Charles Morris, a lawyer and former banker, has written a history of the Great Depression (1929–39) in the United States. His analysis in A Rabble of Dead Money locates the origins of that crisis in the rapid, unsustainable economic growth in 1920s Europe and the United States. This is popular history but also tackles tough issues both of economic history and economic theory. Morris does not neglect the human side of the depression, with its massive level of unemployment, hunger marches, bread lines, and mass migration from rural farms to the cities of the North and the West Coast. While some sections of the book will be challenging for the uninitiated, it is an essential account of events vital for us to understand, especially in the wake of our own economic calamities, and is warmly recommended even for those without a deep background in economics.
The debate over the causes of the Great Depression was vigorous from the start and has never been settled. Morris helpfully details many of those arguments. He is concerned primarily with the specific factors and policies that led to this particular economic depression and what made it so deep and so long. As a result the detail can be exhausting in its complexity. In frustration you want to say, “So everything causes everything!” However, at the bottom of all these debates is a fundamental question: Is a free-market economy inherently stable and able to ensure full employment over time, or is it unstable and given to periodic booms with rapid growth and low unemployment and busts when unemployment rises and goods cannot be sold?

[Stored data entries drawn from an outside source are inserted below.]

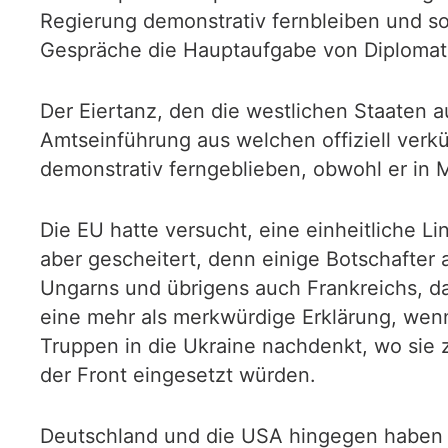
Regierung demonstrativ fernbleiben und s
Gespräche die Hauptaufgabe von Diplomate
Der Eiertanz, den die westlichen Staaten 
Amtseinführung aus welchen offiziell verk
demonstrativ ferngeblieben, obwohl er in Mo
Die EU hatte versucht, eine einheitliche L
aber gescheitert, denn einige Botschafter
Ungarns und übrigens auch Frankreichs, das
eine mehr als merkwürdige Erklärung, wenn
Truppen in die Ukraine nachdenkt, wo sie 
der Front eingesetzt würden.
Deutschland und die USA hingegen haben b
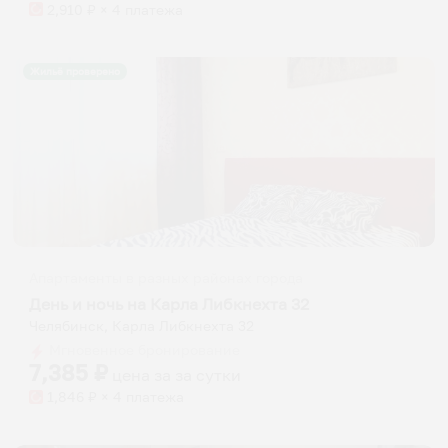
2,910
₽ × 4 платежа
Жильё проверено
Апартаменты в разных районах города
День и ночь на Карла Либкнехта 32
Челябинск, Карла Либкнехта 32
Мгновенное бронирование
7,385
₽
цена за
за сутки
1,846
₽ × 4 платежа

Laissez faire was the dominant view of economics in both Great Britain and the United States at the time. This is the belief that there is an inherent stability in a market economy, that supply creates its own demand, and that full employment is the norm. What may appear as the destructive effects of market operations to those who experience them—the loss of jobs or industries, say—are merely transitory by-products of the market’s creativity in constantly forcing increases in efficiency and productivity.
The collapse of the stock market and then the onslaught of the depression in the early 1930s upended this view of the economy. When the U.S. unemployment rate hit 25 percent in 1933, economists and policymakers were ripe for a new vision and a new social philosophy. In the public’s eye the fundamental problem was that after 150 years of economic growth under a free-market economy, two-thirds of the population was still, in President Franklin Roosevelt’s words, “ill housed and ill fed.”
In addition, this failure occurred not just in the United States but throughout the whole market system. Rather than growth and progress being spurred by market-based international institutions, these institutions were a central factor in propagating a world-wide depression.
While the story begins in Europe after World War I, as Morris so vividly demonstrates, the actual collapse begins in October and November of 1929, the months of the stock-market crash and the initial phase of the depression: a three-year period followed when bank failures would become commonplace (9,000 out of the 24,700 banks in existence in 1930 had gone under by the end of 1933); when jobs would dissipate as if into thin air; when debts would become insufferable; and when prices would begin to drop (wholesale prices in the United States dropped 16 percent by the summer of 1930). This price decline particularly was a major obstacle to recovery because the expectations businesses had for profits, which influence orders to manufacturers, were continually lowered since no one could foresee when, and at what level, the fall would come to an end. It also meant that the real value of debts rose, making repayment more difficult. The most frightening aspect of all was that the system could apparently do nothing to help itself.